Stored rows
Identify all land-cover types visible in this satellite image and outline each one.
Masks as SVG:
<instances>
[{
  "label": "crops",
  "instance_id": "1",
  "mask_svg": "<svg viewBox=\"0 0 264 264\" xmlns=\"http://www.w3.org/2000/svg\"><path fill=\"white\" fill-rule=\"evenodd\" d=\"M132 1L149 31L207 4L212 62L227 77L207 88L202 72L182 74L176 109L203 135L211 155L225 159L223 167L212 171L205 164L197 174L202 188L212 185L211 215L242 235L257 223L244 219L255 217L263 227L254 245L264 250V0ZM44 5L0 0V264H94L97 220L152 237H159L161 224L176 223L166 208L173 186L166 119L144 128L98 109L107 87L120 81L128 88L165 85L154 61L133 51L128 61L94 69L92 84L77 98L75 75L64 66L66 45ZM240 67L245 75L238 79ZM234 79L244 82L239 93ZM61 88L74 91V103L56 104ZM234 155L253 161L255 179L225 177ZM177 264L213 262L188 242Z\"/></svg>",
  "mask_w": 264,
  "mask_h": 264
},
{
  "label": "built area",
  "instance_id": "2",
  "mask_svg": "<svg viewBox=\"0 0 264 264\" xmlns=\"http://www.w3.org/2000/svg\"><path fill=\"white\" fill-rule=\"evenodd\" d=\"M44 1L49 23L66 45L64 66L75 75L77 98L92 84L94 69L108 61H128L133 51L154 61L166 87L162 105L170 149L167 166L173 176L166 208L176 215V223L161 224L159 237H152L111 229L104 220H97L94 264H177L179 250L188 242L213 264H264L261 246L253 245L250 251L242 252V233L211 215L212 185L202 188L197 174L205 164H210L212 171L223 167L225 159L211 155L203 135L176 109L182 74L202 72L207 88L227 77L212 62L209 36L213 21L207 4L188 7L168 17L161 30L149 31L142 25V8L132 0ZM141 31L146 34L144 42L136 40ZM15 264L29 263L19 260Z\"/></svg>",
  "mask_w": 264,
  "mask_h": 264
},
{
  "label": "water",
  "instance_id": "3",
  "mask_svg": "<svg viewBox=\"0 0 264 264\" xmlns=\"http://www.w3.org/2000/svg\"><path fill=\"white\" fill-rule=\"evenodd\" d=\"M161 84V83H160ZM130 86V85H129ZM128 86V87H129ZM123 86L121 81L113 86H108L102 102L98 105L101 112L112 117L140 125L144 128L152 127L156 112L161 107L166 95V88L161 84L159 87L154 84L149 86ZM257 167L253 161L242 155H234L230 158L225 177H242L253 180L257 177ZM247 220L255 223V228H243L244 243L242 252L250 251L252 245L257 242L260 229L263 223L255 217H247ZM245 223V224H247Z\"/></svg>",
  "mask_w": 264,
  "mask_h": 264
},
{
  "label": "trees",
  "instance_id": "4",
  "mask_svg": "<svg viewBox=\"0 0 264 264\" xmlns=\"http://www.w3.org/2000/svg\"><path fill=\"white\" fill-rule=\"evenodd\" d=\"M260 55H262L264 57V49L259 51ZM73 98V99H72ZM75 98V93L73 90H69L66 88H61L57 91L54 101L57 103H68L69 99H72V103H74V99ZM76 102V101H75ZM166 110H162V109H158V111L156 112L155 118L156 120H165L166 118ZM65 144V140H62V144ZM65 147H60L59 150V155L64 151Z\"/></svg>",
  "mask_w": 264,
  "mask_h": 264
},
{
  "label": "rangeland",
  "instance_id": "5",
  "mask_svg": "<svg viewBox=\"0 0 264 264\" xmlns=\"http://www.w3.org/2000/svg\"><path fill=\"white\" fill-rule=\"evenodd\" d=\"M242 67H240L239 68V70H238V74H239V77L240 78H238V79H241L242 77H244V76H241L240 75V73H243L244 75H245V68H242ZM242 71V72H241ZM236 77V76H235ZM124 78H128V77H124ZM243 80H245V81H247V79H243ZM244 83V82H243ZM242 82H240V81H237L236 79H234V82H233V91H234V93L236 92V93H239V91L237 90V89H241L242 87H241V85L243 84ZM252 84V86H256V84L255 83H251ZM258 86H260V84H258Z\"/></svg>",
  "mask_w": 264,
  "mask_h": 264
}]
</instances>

Task objective
Pull out every line in the items above that contains the string "label".

Answer
  "label": "crops",
  "label": "built area",
  "label": "water",
  "label": "trees",
  "label": "rangeland",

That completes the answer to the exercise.